Stricter obligations to place the product in every market will have limited added value for patients and will introduce a disproportionate business impact across the Union market. Introducing regulatory flexibilities would be a more meaningful and efficient approach for paediatric patients, prescribing clinicians and the industry (eg, centralised supply to source the product in a common package in one language with e-leaflets in all languages available digitally). There are more agile ways to achieve the same aim of making paediatric medicines available – one which reflects actual patient needs and demand across the EU–by making the product available to patients and the prescribing doctors who requested it. To support access to medicinal products, in particular in the case of rare paediatric diseases, paths of making medicinal products available to patients and prescribing doctors need to be considered. These include named patient supply, post-authorisation compassionate use programmes and other cross-border healthcare provisions.

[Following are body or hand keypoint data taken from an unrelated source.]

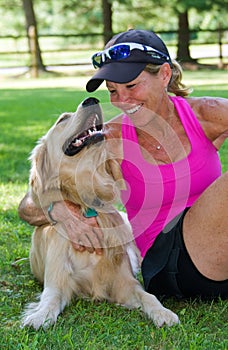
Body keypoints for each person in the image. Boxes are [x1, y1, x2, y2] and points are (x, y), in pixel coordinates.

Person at [18, 29, 228, 300]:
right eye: (113, 91)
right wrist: (60, 210)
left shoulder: (206, 114)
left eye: (131, 86)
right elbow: (28, 204)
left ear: (164, 75)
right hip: (169, 264)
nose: (121, 101)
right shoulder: (111, 139)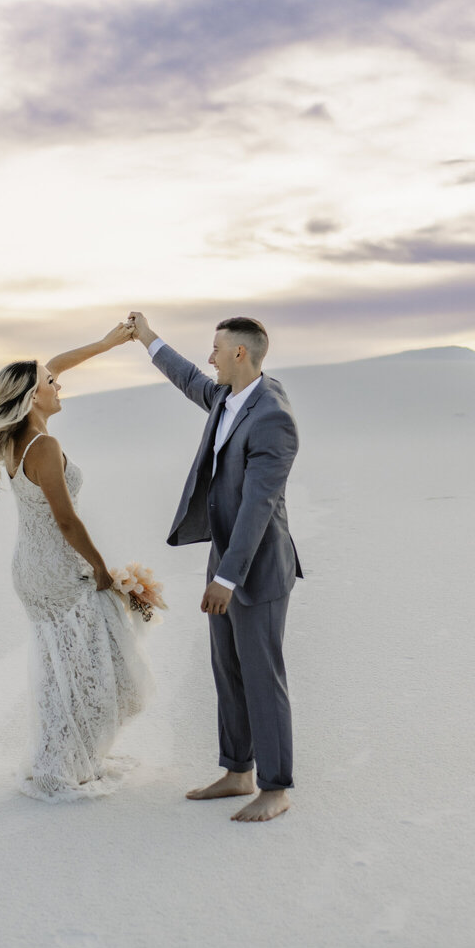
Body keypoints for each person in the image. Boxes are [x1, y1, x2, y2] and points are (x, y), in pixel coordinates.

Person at [0, 321, 152, 801]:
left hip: (30, 570)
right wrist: (101, 568)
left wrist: (107, 344)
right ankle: (62, 764)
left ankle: (63, 756)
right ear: (34, 397)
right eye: (50, 383)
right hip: (58, 569)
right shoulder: (44, 446)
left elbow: (57, 364)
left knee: (61, 670)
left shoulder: (14, 440)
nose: (58, 382)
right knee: (87, 670)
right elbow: (66, 522)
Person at [126, 312, 302, 823]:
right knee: (227, 668)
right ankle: (237, 770)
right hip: (222, 558)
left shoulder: (273, 417)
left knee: (262, 675)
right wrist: (147, 338)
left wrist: (227, 578)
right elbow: (189, 380)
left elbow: (258, 505)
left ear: (239, 354)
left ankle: (275, 787)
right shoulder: (228, 397)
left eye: (216, 349)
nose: (210, 358)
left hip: (256, 568)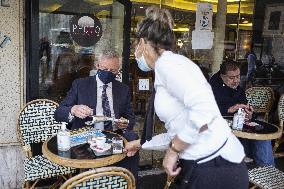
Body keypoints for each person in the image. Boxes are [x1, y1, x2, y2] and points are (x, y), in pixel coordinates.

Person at [125, 6, 248, 189]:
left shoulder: (171, 67)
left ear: (143, 43)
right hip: (207, 165)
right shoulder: (166, 67)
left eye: (136, 44)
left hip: (214, 168)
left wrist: (173, 151)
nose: (135, 50)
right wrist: (141, 144)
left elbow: (203, 114)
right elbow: (179, 130)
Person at [54, 48, 139, 182]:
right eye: (105, 69)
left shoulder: (123, 89)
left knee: (132, 137)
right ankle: (92, 182)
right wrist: (73, 109)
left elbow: (130, 117)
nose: (108, 73)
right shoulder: (80, 85)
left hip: (114, 135)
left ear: (118, 70)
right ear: (97, 65)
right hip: (87, 136)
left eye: (112, 71)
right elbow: (58, 113)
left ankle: (127, 182)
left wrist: (125, 123)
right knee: (88, 154)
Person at [209, 60, 275, 166]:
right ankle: (264, 171)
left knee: (263, 137)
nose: (236, 81)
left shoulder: (238, 90)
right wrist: (229, 109)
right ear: (222, 76)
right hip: (220, 135)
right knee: (259, 143)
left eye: (238, 76)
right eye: (232, 78)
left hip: (240, 133)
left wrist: (250, 114)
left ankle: (267, 173)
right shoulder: (210, 89)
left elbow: (247, 108)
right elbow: (205, 112)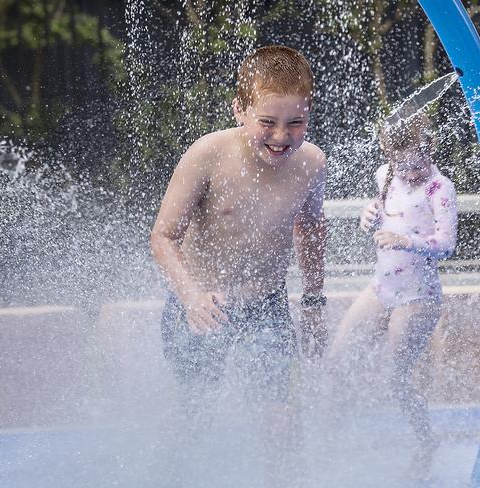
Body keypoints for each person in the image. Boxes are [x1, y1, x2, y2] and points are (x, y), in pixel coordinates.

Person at [150, 45, 328, 486]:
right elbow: (163, 236)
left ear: (309, 114)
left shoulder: (311, 164)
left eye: (296, 123)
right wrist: (190, 296)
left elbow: (310, 230)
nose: (281, 136)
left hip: (267, 306)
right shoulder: (207, 155)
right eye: (267, 122)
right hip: (201, 307)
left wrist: (314, 300)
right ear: (239, 110)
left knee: (281, 419)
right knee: (196, 415)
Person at [328, 115, 458, 478]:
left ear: (427, 148)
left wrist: (408, 242)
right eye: (402, 165)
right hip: (381, 288)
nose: (410, 173)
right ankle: (333, 435)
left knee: (396, 376)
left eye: (416, 163)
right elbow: (383, 216)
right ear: (389, 154)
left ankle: (425, 441)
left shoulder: (439, 188)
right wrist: (367, 215)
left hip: (418, 297)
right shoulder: (386, 174)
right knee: (338, 357)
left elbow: (447, 245)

The revision of the GPL has the potential to bring some simplification but also tremendous complexity and challenges. This is why it is of the utmost importance to have it carefully framed. Once adopted, the pharma industry is looking forward to working with other stakeholders on a seamless and workable implementation to meet the objectives of this legislative revision and address the needs of children in the EU.
Pauline Roudot, currently serving as director of Regulatory Policy and Intelligence at Novartis, has over 12 years of dedicated experience in Regulatory Affairs. Her journey with Novartis began in December 2012 when she assumed the role of global programme regulatory manager where she was focusing on primary care and respiratory products. She later transitioned to the role of the regulatory intelligence manager. Additionally, her expertise led her to work with the European Federation of Pharmaceutical Industries and Associations (EFPIA), where she served as an associate director on secondment from January 2021 to June 2022. Pauline holds a Doctor of Pharmacy (PharmD) degree from Strasbourg University's Faculty of Pharmacy, France, complemented by a master’s degree in EU legislation and pharmaceutical regulations from the same institution, both completed in 2011.